Compatibility matrix

The release notes for each operator version include a compatibility matrix. The template:

Operator version CRD versions served Min Kubernetes Tested distros Min Flux Min Velero Min cert-manager Min external-secrets
v0.4.2 v1alpha1 1.28 k3s 1.30, Talos 1.30, EKS 1.30 v2.3 v1.14 v1.15 v0.10
v0.5.0 v1alpha1, v1beta1 1.28 k3s 1.30, Talos 1.30, EKS 1.30, AKS 1.30 v2.3 v1.14 v1.15 v0.10

The numbers above are illustrative; the canonical matrix lives in CHANGELOG.md for each release. The compatibility matrix is the contract Odoo's Cluster Registry uses to decide whether a particular chart version is admissible for a particular cluster (Kubernetes version, distro, existing controller versions).

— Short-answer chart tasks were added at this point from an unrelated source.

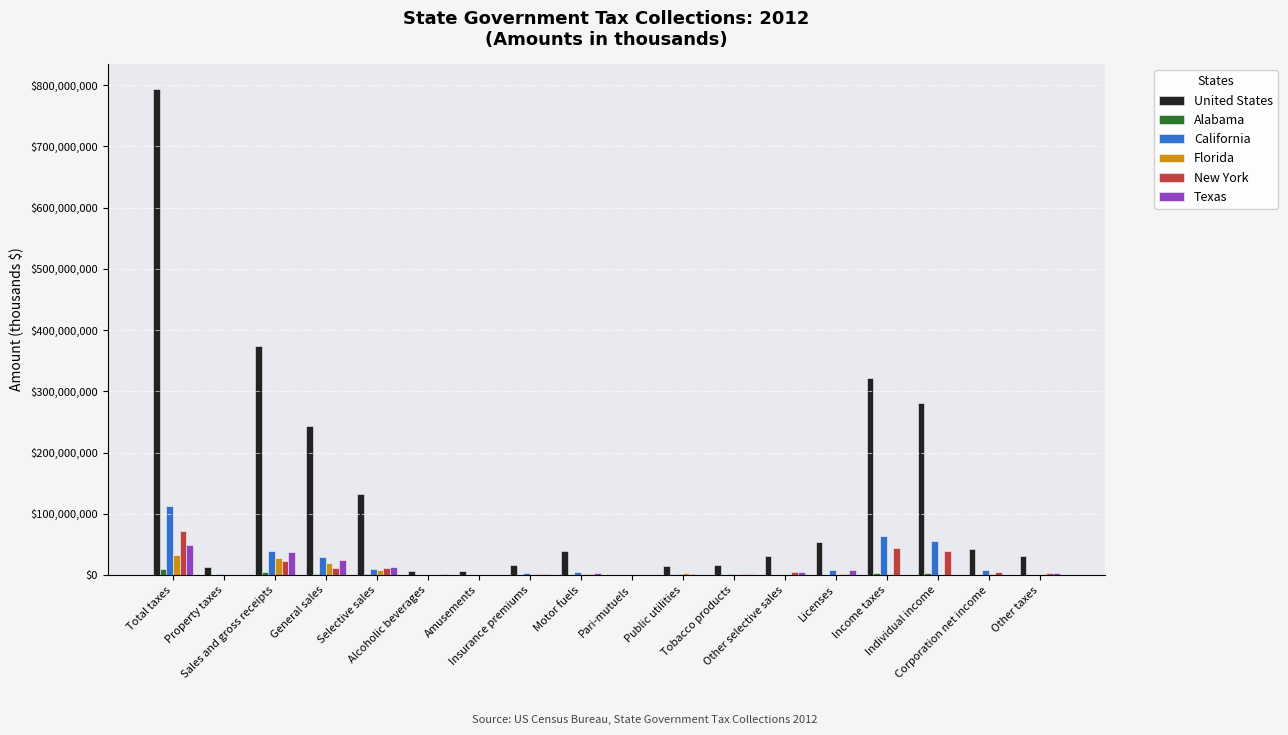

Which series has the largest total across all categories?

United States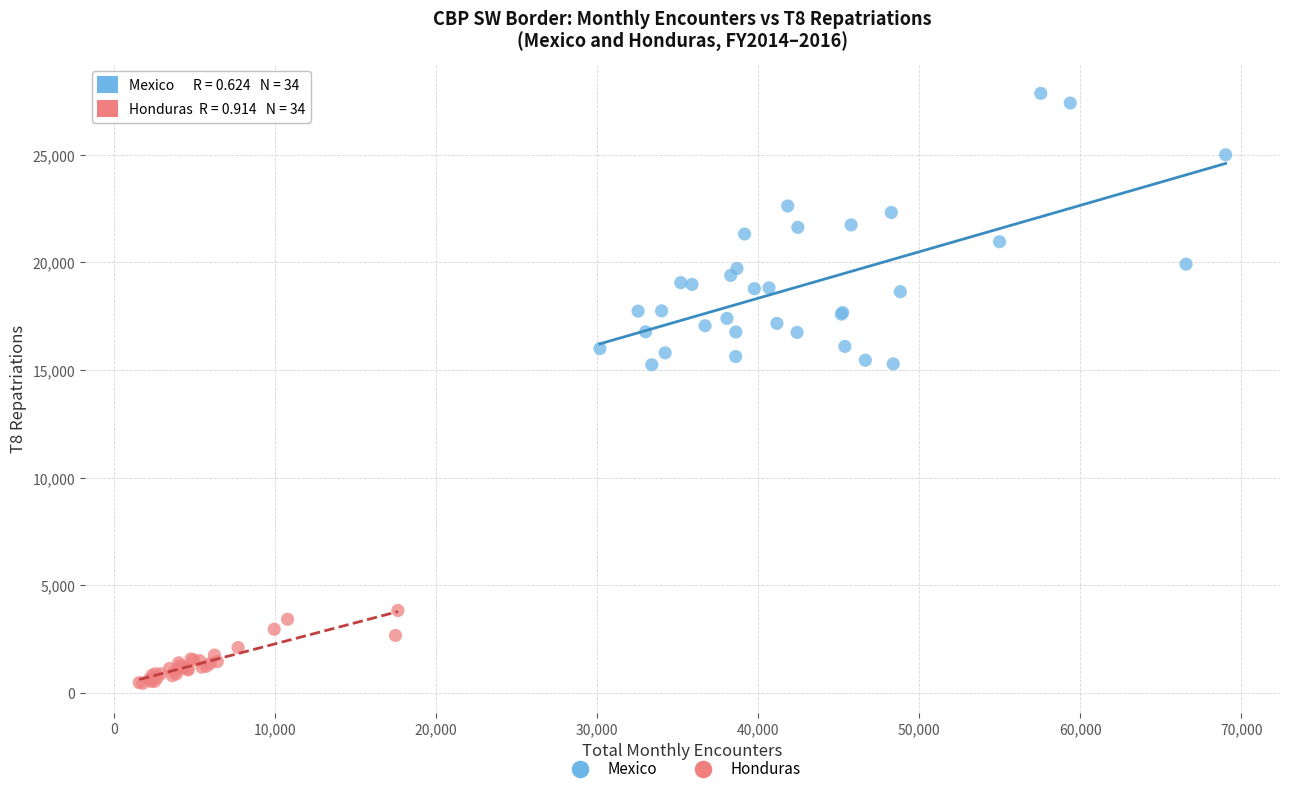

Which series contains the highest Y value?

Mexico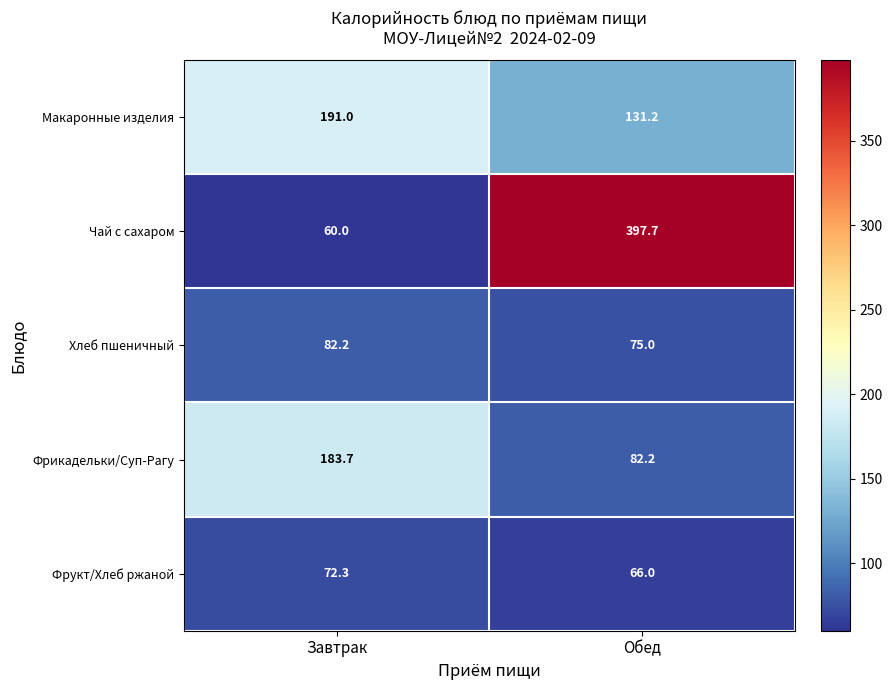

What is the sum of the Макаронные изделия values at Обед and Завтрак?

322.2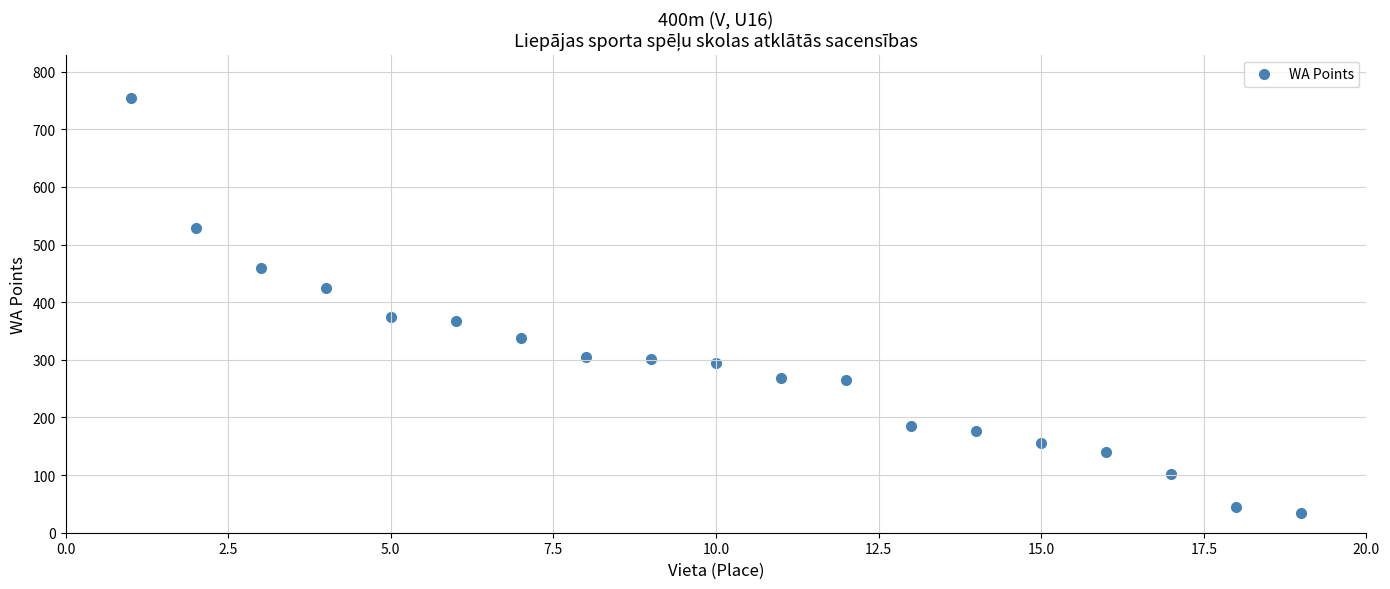

What is the range of X values (max minus min)?

18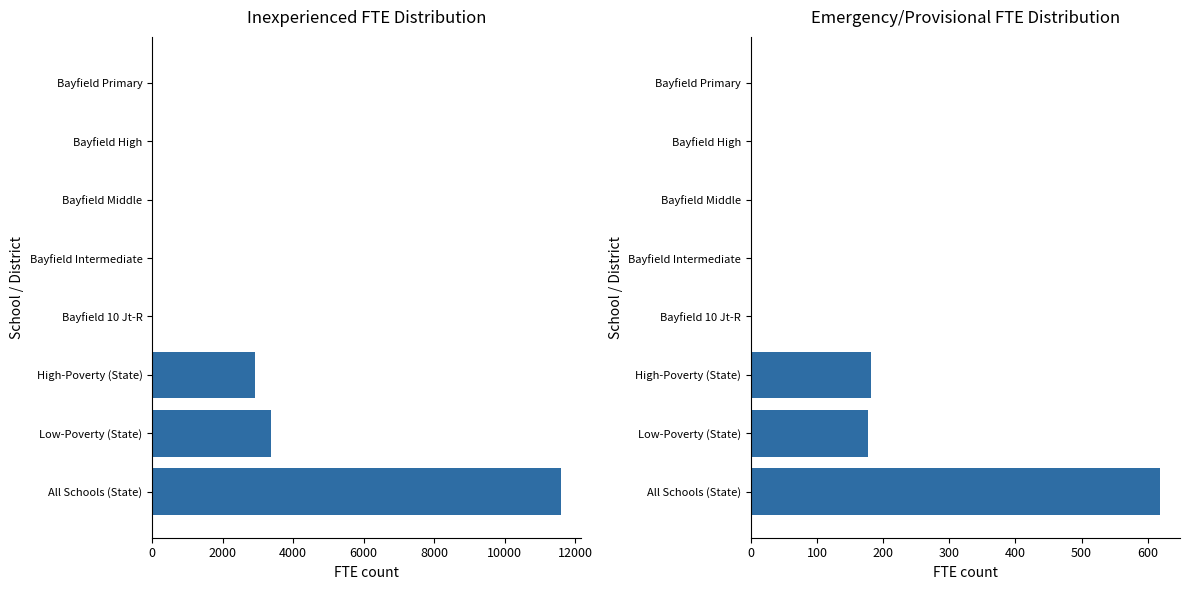

Which series has the largest range (max minus min)?

Inexperienced FTE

How to upgrade in practice

For a single cluster, the upgrade is:

  1. Verify the cluster is healthy (Cluster.status.conditions[Connected,Authenticated,ControllersHealthy] = True). Do not upgrade an unhealthy cluster.
  2. (Optional) Pin to the current version first (spec.upgrade.pinnedVersion: <current>), test the upgrade in dev, then unpin.
  3. From Odoo (Cluster Registry → cluster → change version), or directly in the cluster (helm upgrade vworkspace-app-operator oci://... --version <new>), bump the version.
  4. Watch Cluster.status.operatorVersion reflect the new value; the rollout finishes within a few minutes.
  5. Confirm Cluster.status.conditions[Connected,Authenticated,ControllersHealthy] = True. If any flips, investigate via troubleshooting.md.

For a fleet, the same procedure happens per wave: dev clusters first, internal next, customer-facing last, with the burn-in windows the Cluster Registry enforces.